Birgün ben bir arkadaşımla görüşecektim. Görüşeceğim yerde seninle karşılaştım. Tanıdığım Mustafa, arkadaşlarını görünce yerinde duramayan, onu soran ve yüzündeki sıcak gülüşüyle, sıcak esprileriyle karşılayan bir insandı. Sana doğru yaklaştım, önce tanımadı mı diye endişelendim. Sen ise büyük bir ciddiyetle bekliyor, hiç oralı bile olmuyordun. Bize son geldiğinizdeki imalı imalı sohbetlerinizi hatırladım.
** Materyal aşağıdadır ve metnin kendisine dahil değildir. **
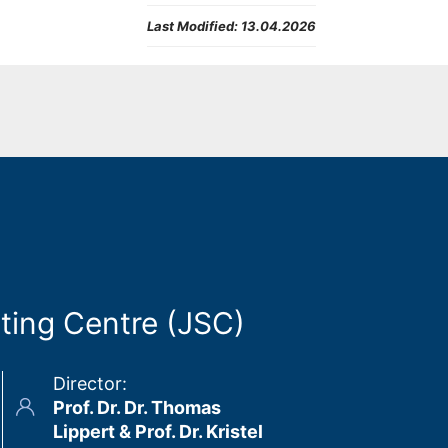
Last Modified:
13.04.2026
ting Centre (JSC)
Director
:
Prof. Dr. Dr. Thomas
Lippert & Prof. Dr. Kristel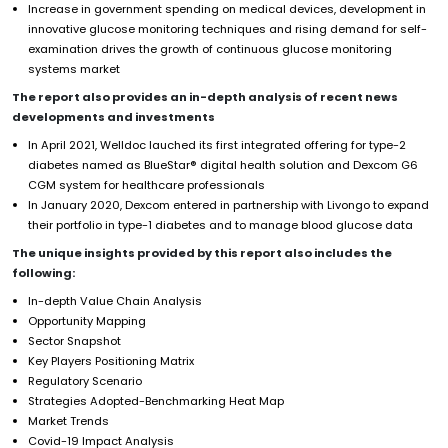
Increase in government spending on medical devices, development in
innovative glucose monitoring techniques and rising demand for self-
examination drives the growth of continuous glucose monitoring
systems market
The report also provides an in-depth analysis of recent news
developments and investments
In April 2021, Welldoc lauched its first integrated offering for type-2
diabetes named as BlueStar® digital health solution and Dexcom G6
CGM system for healthcare professionals
In January 2020, Dexcom entered in partnership with Livongo to expand
their portfolio in type-1 diabetes and to manage blood glucose data
The unique insights provided by this report also includes the
following:
In-depth Value Chain Analysis
Opportunity Mapping
Sector Snapshot
Key Players Positioning Matrix
Regulatory Scenario
Strategies Adopted-Benchmarking Heat Map
Market Trends
Covid-19 Impact Analysis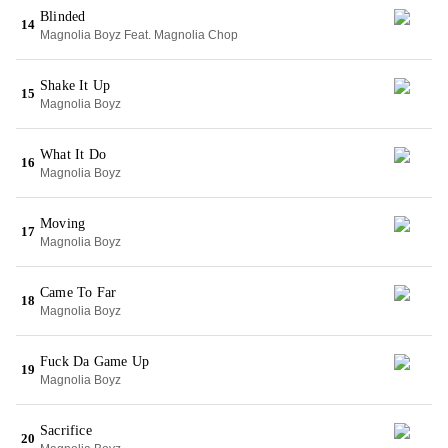
Blinded
14
Magnolia Boyz Feat. Magnolia Chop
Shake It Up
15
Magnolia Boyz
What It Do
16
Magnolia Boyz
Moving
17
Magnolia Boyz
Came To Far
18
Magnolia Boyz
Fuck Da Game Up
19
Magnolia Boyz
Sacrifice
20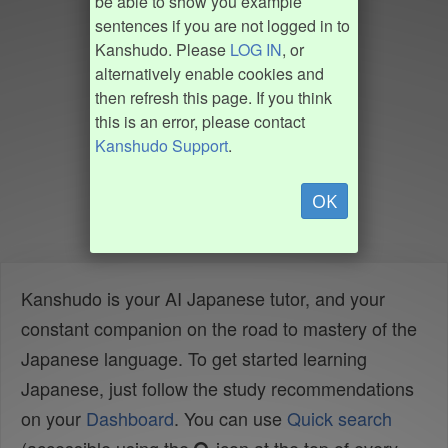
be able to show you example
sentences if you are not logged in to
Kanshudo. Please
LOG IN
, or
alternatively enable cookies and
then refresh this page. If you think
this is an error, please contact
Kanshudo Support
.
OK
Kanshudo is your AI Japanese tutor, and your
constant companion on the road to mastery of the
Japanese language. To get started learning
Japanese, just follow the study recommendations
on your
Dashboard
. You can use
Quick search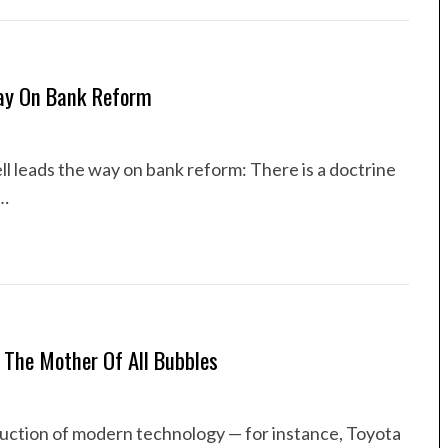
Way On Bank Reform
l leads the way on bank reform: There is a doctrine
t…
 The Mother Of All Bubbles
duction of modern technology — for instance, Toyota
Anlamıştım ki sen artık sokaklara taşımıştın sevdanı. Ne kadar çok sarılmak istemiştim oysaki. Sıktım kendimi, bağrıma bastım sevdanı. Konuşmasam da görmüştüm ya seni. Çok sevinmiştim seni gördüğüme. Çok kısa bir süre sonra MİT ajanı halk düşmanı Kemal Kaplan'ın cezalandırıldığını duyduk. Sanki bayram günüydü, Kürecik halkı için. Bilirsiniz ya yoldaşlar, bizim orda cenaze olunca düğünlerde davul çalınmaz. Ama o gün güçlü çıkıyordu davulun sesi. Halaylar sarsıyordu her yanı. O günkü geline "şanslı gelinmiş, ayağı uğurlu geldi" demişti köylüler. "Öküz Kemal yolun ortasını kaplamış, emeğimizdi onu böyle şişiren." Halkın adaleti konuşuluyordu okullarda, kahvelerde, mahallelerde...
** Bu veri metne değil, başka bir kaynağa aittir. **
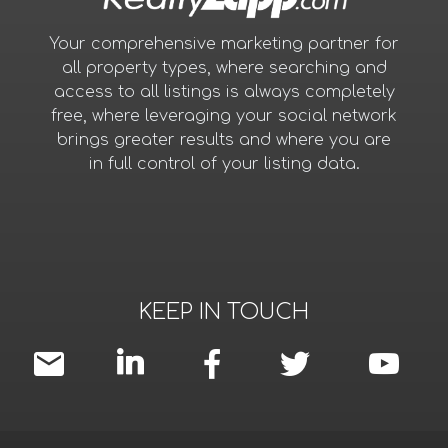
Your comprehensive marketing partner for
all property types, where searching and
access to all listings is always completely
free, where leveraging your social network
brings greater results and where you are
in full control of your listing data.
KEEP IN TOUCH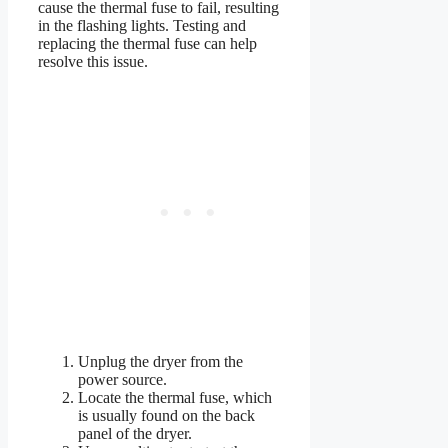
cause the thermal fuse to fail, resulting
in the flashing lights. Testing and
replacing the thermal fuse can help
resolve this issue.
Unplug the dryer from the
power source.
Locate the thermal fuse, which
is usually found on the back
panel of the dryer.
17 Mart sabahı yollarda hüzün, yollarda öfke, çığlık olmuş anaların sesi. Hançerli deresinde yuvasından vurulmuş beş kartalımız. Herkes dışarıda, kapı önünde birikmiş. Öfkeyle katilleri lanetliyorlar. Ağıtlar arasında görmüşler sürüklenen cesetleri. Helikopterle kayalıklara çarpan bedenleri de görmüşler. Bir kez daha tanıyorlar katilleri. Bir kez daha tanık oluyorlar vahşete. Korkudan saldırmışlar cesetlerinize. Tanık oluyorlar Beş'lerin tarihe geçecek direnişlerine. Adınıza Beş'ler dediler. Ve adınız verildi yeni doğan çocuklara. Biliriz yoldaşlar, biliriz çocukların hepsi sevilir ama sizin adınızı taşıyanlar bir başka seviliyor.

Toprak bereketli. Sürerken çifti sen de demiştin bereketli olduğunu. Dağılmadı yuvanız. Geldiler yerinizi almaya. Hesabınızı sormaya geldiler. Onurla adlarınızı alarak, kuşanarak silahlarınızı, geldiler sıcak soframıza.